Here’s a play game function that plays the game (without commentary) and returns the size of your hand after each turn.

play_game <- function(){
  #build a deck
  rank = rep(c(2:10,"J","Q","K","A"),4)
  suit = c(rep("clubs",13),rep("diamonds",13),rep("hearts",13),rep("spades",13))
  deck = paste0(rank,"-",suit)
  
  #game functions
  rank <- function(card){ #extracts the rank from the card string
    return(unlist(strsplit(card,"-"))[1])
    }
  suit <- function(card){ #extracts the suit from the card string
    return(unlist(strsplit(card,"-"))[2])
    }
  scan <- function(hand){ #scans the hand for hand reductions
    if (length(hand) <= 3){return(hand)}
    if (rank(hand[1])==rank(hand[4])){return(hand[-(1:4)])}
    if (suit(hand[1])==suit(hand[4])){
      hand <- hand[-(2:3)]
      hand <- scan(hand)
      }
    return(hand)
    }
  #play game without comment, returning vector of hand_sizes
  hand = c()
  draw_pile = sample(deck)#shuffles the deck
  hand_size = c()
  for (k in 1:length(deck)){
    hand <- c(draw_pile[k],hand) #add card to hand
    hand <- scan(hand) #look for reductions
    hand_size[k]=length(hand) #record length of hand after turn k
    }
  return(hand_size)
}

Now we do our simulations. The result of running the play_game() function is a vector of length 52, indicating the size of our hand after each of our 52 draws. With the trials below, we concatenate these vectors into one long vector results (of length 52*trials) which we then convert into matrix with 52 columns in such a way that each row of the matrix represents the hand sizes for a single game.

trials = 1000
results = c()
for (i in 1:trials){
  v = play_game() 
  results = c(results,v)
}
M = matrix(results,byrow = TRUE,ncol = 52)

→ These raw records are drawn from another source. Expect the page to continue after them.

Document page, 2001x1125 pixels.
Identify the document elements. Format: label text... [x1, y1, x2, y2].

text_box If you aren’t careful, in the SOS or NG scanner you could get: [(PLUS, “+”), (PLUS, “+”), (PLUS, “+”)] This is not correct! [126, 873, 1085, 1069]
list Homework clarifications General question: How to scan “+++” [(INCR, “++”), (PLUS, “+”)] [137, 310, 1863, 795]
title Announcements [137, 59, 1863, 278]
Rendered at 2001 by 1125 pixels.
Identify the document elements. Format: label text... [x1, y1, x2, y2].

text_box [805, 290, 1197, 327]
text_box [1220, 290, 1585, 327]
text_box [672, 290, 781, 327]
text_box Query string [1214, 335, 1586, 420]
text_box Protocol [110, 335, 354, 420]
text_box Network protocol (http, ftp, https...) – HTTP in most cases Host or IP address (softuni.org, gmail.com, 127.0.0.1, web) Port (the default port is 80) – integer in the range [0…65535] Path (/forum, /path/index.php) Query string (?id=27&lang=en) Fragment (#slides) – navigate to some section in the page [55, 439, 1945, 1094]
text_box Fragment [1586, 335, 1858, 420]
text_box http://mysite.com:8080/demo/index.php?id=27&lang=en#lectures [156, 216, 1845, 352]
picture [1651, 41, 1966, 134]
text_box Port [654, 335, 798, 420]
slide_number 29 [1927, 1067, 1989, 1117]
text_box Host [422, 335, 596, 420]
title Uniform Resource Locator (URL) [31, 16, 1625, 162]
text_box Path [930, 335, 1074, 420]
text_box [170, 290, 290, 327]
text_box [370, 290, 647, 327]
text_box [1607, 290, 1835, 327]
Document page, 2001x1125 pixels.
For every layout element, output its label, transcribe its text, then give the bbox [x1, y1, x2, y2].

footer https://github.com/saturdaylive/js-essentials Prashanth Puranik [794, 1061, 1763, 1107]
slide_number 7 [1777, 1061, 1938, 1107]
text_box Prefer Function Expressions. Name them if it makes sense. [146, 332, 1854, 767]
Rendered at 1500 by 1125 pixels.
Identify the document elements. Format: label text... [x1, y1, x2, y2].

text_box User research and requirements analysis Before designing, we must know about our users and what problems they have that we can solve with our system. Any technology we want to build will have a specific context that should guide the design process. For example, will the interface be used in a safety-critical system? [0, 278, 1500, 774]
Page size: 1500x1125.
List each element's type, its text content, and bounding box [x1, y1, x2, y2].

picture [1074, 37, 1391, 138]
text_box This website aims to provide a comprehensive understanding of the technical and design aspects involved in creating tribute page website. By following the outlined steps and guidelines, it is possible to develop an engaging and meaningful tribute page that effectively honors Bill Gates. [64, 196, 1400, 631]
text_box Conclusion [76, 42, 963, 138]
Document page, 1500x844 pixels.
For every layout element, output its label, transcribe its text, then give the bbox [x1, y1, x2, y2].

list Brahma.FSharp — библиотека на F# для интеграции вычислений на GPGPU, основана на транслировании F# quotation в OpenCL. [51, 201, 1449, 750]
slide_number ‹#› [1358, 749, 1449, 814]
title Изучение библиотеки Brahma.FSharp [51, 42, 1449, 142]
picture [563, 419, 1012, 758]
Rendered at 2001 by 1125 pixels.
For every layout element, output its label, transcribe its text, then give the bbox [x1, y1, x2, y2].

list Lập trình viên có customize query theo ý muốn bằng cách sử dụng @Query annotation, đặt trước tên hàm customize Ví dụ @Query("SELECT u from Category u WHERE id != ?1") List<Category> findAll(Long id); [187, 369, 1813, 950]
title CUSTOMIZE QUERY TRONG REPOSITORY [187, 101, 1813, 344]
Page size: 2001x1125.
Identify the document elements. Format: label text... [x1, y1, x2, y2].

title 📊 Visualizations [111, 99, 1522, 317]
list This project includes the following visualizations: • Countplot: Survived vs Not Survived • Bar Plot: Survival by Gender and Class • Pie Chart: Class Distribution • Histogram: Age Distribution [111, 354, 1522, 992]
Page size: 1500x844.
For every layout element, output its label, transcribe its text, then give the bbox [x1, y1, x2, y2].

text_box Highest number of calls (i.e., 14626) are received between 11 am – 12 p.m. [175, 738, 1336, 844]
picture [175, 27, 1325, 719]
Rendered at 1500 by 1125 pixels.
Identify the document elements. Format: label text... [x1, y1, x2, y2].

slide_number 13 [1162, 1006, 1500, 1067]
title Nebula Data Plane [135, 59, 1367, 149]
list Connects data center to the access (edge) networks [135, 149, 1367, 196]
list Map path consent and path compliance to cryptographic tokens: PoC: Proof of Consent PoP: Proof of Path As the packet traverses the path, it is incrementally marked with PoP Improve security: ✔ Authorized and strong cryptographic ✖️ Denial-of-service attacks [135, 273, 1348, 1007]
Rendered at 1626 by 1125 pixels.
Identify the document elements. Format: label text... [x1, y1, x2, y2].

The last column of this matrix records each of our final game scores, so the fraction of those values less than 10 answer part (a) for us.

Our estimated probability of winning in a game of Idiot’s delight:

sum(M[,52]<10)/trials

## [1] 0.331

For (b), the likelihood of having a reduction on turn \(k\) (for each \(k = 1,2,\ldots 52\)), we can compare our hand size after turn \(k\) with our hand size after turn \(k-1\).

We know turns \(k = 1, 2, 3\) can have no reductions, but starting with \(k = 4\) we might:

reduction = c(0,0,0) # start by recording 0 reductions for turns 1,2,3
for (k in 4:52){
  reduction[k] = sum(M[,k]<M[,k-1])
}
plot(x=1:52,y=reduction/trials,type='l')

Starting with turn 4 it looks like the likelihood of having a reduction stays roughly constant, at about 0.28.